Authorities have also implemented an International Circulation Declaration as of Monday, April 6. The Declaration is required for all travelers seeking to transit through French territories and applies to all forms of transportation. Travel between metropolitan France and overseas territories are also affected by the measure.

As of Thursday, April 9, 83,080 cases of COVID-19 have been confirmed nationwide, as well as 10,887 associated fatalities. Further international spread of COVID-19 is to be expected over the near term.


The first case of COVID-19 was reported on December 31 and the source of the outbreak has been linked to a wet market in Wuhan (Hubei province, China). Human-to-human and patient-to-medical staff transmission of the virus have been confirmed. Many of the associated fatalities have been due to pneumonia caused by the virus.

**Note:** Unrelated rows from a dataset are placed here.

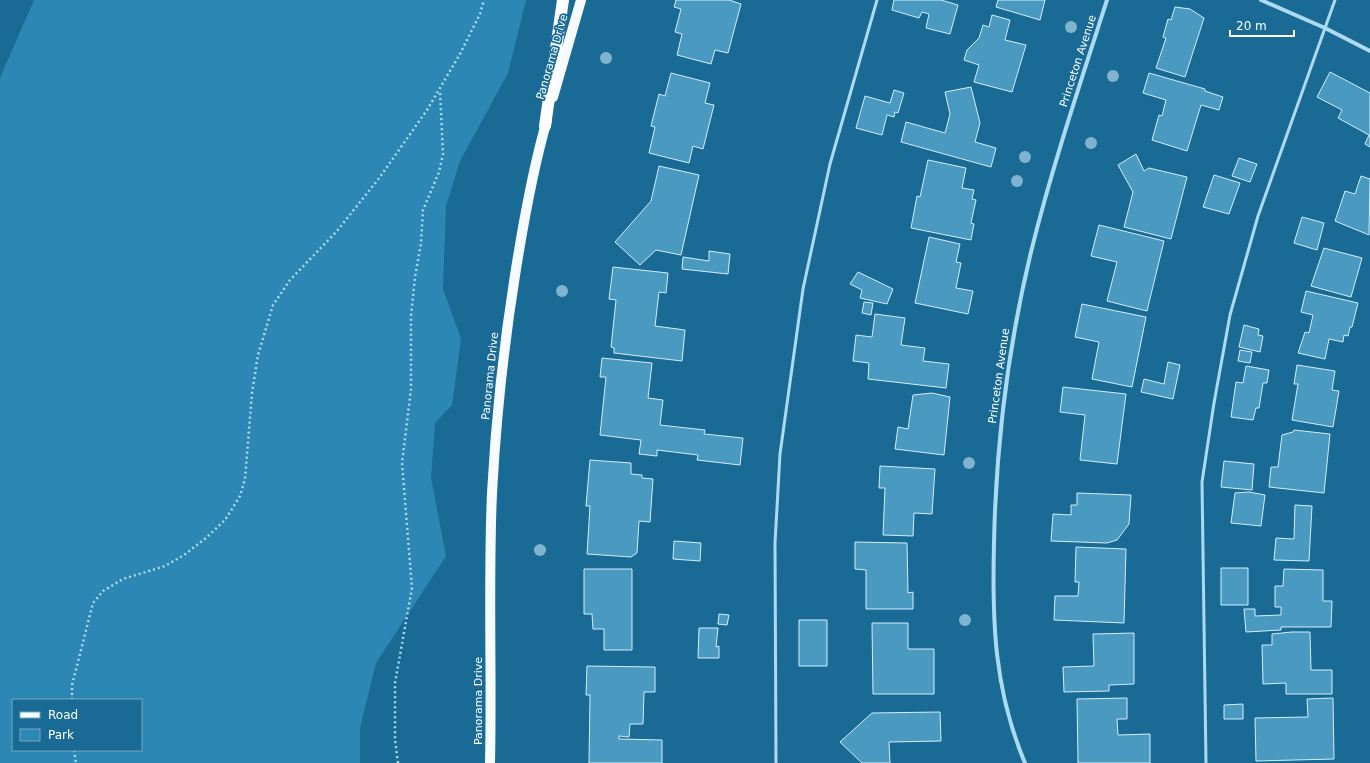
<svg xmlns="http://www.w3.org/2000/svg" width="1370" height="763" font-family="'DejaVu Sans',sans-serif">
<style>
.green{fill:#2d87b4;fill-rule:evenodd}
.building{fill:#4a99c0;stroke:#d3eefb}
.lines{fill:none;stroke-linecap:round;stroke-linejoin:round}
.path{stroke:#acdaf0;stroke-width:2.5;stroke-dasharray:2 3;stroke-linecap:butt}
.service{stroke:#acdaf0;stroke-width:3}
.minor{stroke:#acdaf0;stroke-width:4}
.primary{stroke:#f5fbff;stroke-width:10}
.motorway{stroke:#fff;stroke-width:12}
.tree{fill:#7fb3ce}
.labels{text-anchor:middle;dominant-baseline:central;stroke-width:3.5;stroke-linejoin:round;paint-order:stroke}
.street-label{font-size:11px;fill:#fff;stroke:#196b96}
</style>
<rect width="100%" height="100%" fill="#196b96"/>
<!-- green -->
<path class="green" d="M34,0H526L508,73L460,161L446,206L443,289L461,339L452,405L435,423L431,478L446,556L376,663L360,728V763H0V78ZM13,700H141V750H13Z"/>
<!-- building -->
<path class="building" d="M676,0H729L741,4L728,53L715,50L711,64L677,55L682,34L675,32L681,9L674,7Z
M894,0H941L958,5L950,34L926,28L929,14L922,12L919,18L892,10Z
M998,0H1045L1040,20L996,7Z
M1175,7L1190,9L1204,18L1185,77L1156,68L1166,38L1163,37L1168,19L1171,20Z
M992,15L1010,20L1005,40L1026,45L1012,92L974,82L979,65L964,60L967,50L979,38L983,25L989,27Z
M1330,72L1370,93V147L1365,144L1369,135L1338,118L1342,110L1317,97Z
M671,73L710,83L705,103L714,105L703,149L693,146L689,163L649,153L655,127L651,126L659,94L665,96Z
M1149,73L1205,89V91L1223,97L1219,110L1201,105L1187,151L1152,140L1159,115L1162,116L1166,100L1143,93Z
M971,87L980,123L975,142L996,148L991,167L901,142L906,122L945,133L950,114L945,92Z
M894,90L904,93L898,113L895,112L894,117L887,115L882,135L856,128L865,96L890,103Z
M1136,154L1144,171L1149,168L1187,177L1171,239L1124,227L1133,192L1118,165Z
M1239,158L1257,164L1250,182L1232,176Z
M928,160L966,168L962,188L974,190L972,199L976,200L971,223L974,224L971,240L911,228L917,196L920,197Z
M659,166L699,175L681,255L656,250L640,265L615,242L651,201Z
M1214,175L1240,183L1229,214L1203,207Z
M1361,176L1370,179L1369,235L1335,221L1345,191L1355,194Z
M1302,217L1324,223L1317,250L1294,243Z
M1099,225L1164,241L1147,311L1107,301L1117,262L1091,256Z
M929,237L960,244L956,262L961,263L956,288L973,291L968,314L915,303Z
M1324,248L1362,258L1351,297L1311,286Z
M709,251L730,254L728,274L682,269L683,257L709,261Z
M613,267L668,273L666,293L659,292L655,326L685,330L682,361L614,353V348L611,347L616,300L609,299Z
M858,272L893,289L887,304L860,298L862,290L850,284Z
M1306,291L1358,303L1352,327H1350L1348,336L1344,335L1343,342L1329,339L1325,359L1298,353L1305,332L1309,333L1313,315L1301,312Z
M864,302L873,303L871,315L862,313Z
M1082,304L1146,317L1132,387L1092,379L1099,342L1075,337Z
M875,314L905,318L901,345L925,348L923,361L949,364L946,388L868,379L869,363L853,361L856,335L872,337Z
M1244,325L1259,329L1258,335L1263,336L1260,352L1239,347Z
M1240,350L1252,352L1250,363L1238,361Z
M602,358L652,363L648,398L663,400L660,425L705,430L704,434L743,438L740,465L697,460L698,455L657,450V456L639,454L641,440L600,435L606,377H600Z
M1168,362L1180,365L1173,399L1141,392L1144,379L1164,384Z
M1297,365L1335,371L1332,390L1339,391L1333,427L1292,420L1298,384H1294Z
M1246,366L1269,370L1267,383H1263L1259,408H1256L1253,420L1231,417L1236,382L1243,383Z
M1063,387L1126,394L1117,464L1080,460L1085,415L1060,412Z
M932,393L950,397L944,455L895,449L898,427L908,429L913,395Z
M1294,430L1330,434L1324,493L1269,487L1271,467H1278L1282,435L1293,432Z
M590,460L631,463V474L642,475V478L653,479L650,522L639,521L637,553L631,557L587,554L590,506H586Z
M1224,461L1254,464L1252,490L1221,487Z
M880,466L935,469L932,514L914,513L913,536L883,535L885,488H879Z
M1249,492L1265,495L1261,526L1231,523L1235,493Z
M1077,493L1131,495L1129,524L1117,540L1107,543L1051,541L1053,514L1071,515V505H1077Z
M1295,505L1312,506L1309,561L1274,560L1276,538L1294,539Z
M674,541L701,543L700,561L673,559Z
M855,542L907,543L908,593L913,592V609H866V570L855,569Z
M1076,547L1126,549L1124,623L1054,620L1055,596H1078L1079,582H1075Z
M1221,568H1248V605H1221Z
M584,569H632V650H604V629H593L592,614H584Z
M1284,569L1323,570V601H1332L1331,627H1281V630L1246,632L1244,609H1255V616L1281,615V607H1275V586H1283Z
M719,614L729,615L727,625L718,624Z
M799,620H827V666H799Z
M872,623H908V649H934V694H873Z
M699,628H718L716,647L719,646V658H698Z
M1292,632H1310L1311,670H1332V694H1286V683L1263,684L1262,645H1272V634Z
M1134,633V684L1109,685V691L1064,692L1063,667L1094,666L1093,634Z
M587,666L655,667V692H644L643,724H630L629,737L619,736V739L662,740V763H589L590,695H586Z
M1127,698V719H1117L1118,735L1150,734V763H1078L1077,699Z
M1333,698L1334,759L1256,761L1255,718L1308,717L1307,699Z
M1243,704V719H1224V705Z
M940,712L941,741L889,742L890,763H862L840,742L872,713Z"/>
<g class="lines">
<!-- path -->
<path class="path" d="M72,700V685L93,603L103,591L123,579L165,566L184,555L206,538L225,520L240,496L245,479L252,393L258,355L273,305L290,280L337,231L380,177L427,110L460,54L480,14L484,0
M74,750L76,763
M398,763L395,740V683L412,588L402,463L411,389V316L415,277L421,243L423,210L439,172L443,154L440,91"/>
<!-- service -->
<path class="service" d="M776,763L775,543L780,454L803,289L830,164L877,0
M1206,763L1202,482L1214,403L1230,315L1258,216L1335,0"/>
<!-- minor -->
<path class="minor" d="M1261,0L1325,28L1370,51
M1025,763C994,690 992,621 994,543C996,446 1008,347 1031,252C1052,167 1080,84 1107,0"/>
<!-- primary -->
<path class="primary" d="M553,97L581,0
M490,763C492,673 488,583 492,493C496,418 504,343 516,269C524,219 533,168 547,120"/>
<!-- motorway -->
<path class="motorway" d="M545,126L563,0"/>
</g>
<!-- trees -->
<g class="tree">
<circle cx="1071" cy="27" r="6"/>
<circle cx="606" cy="58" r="6"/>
<circle cx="1113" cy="76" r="6"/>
<circle cx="1091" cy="143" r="6"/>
<circle cx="1025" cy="157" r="6"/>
<circle cx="1017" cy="181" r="6"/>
<circle cx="562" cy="291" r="6"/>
<circle cx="969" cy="463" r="6"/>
<circle cx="540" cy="550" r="6"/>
<circle cx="965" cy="620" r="6"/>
</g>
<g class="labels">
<!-- street labels -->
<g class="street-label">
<text transform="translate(552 57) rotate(-74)">Panorama Drive</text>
<text transform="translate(1078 61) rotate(-72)">Princeton Avenue</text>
<text transform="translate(490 376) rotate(-84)">Panorama Drive</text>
<text transform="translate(999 376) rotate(-82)">Princeton Avenue</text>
<text transform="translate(478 701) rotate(-90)">Panorama Drive</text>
</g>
</g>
<!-- legend -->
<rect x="12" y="699" width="130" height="52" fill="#196b96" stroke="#75a6c0"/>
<rect x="20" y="712" width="20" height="6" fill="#f5fbff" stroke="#75a6c0"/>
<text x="48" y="719" font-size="12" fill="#ffffff">Road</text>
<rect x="20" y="729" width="20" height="12" fill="#2d87b4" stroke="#75a6c0"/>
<text x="48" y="739" font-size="12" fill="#ffffff">Park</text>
<!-- scale -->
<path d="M1230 30v6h64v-6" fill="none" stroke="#ffffff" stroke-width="2"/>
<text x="1236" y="30" font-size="12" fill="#ffffff" stroke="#196b96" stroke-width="3" paint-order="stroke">20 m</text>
</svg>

Cases of the virus have been confirmed in numerous countries and territories worldwide. Virus-screening and quarantining measures are being implemented at airports worldwide, as well as extensive travel restrictions. On March 11, the World Health Organization (WHO) declared the global outbreak a pandemic.

Pneumonia symptoms include dry cough, chest pain, fever, and labored breathing. Pneumonia can be contagious and can be transmitted from human to human. The influenza virus, or the flu, is a common cause of viral pneumonia.


Measures adopted by local authorities evolve quickly and are usually effective immediately. Depending on the evolution of the outbreak in other countries, authorities are likely to modify, at very short notice, the list of countries whose travelers are subject to border control measures or entry restrictions upon their arrival to the territory in question. It is advised to postpone nonessential travel due to the risk that travelers may be refused entry or be subject to quarantine upon their arrival or during their stay.

To reduce the risk of COVID-19 transmission, travelers are advised to abide by the following measures:

  • Frequently clean hands by applying an alcohol-based hand rub or washing with soap and water.
  • When coughing and sneezing, cover mouth and nose with a flexed elbow or tissue; if used, throw the tissue away immediately and wash hands.
  • If experiencing a fever, cough, difficulty breathing, or any other symptoms suggestive of respiratory illness, including pneumonia, call emergency services before going to the doctor or hospital to prevent the potential spread of the disease.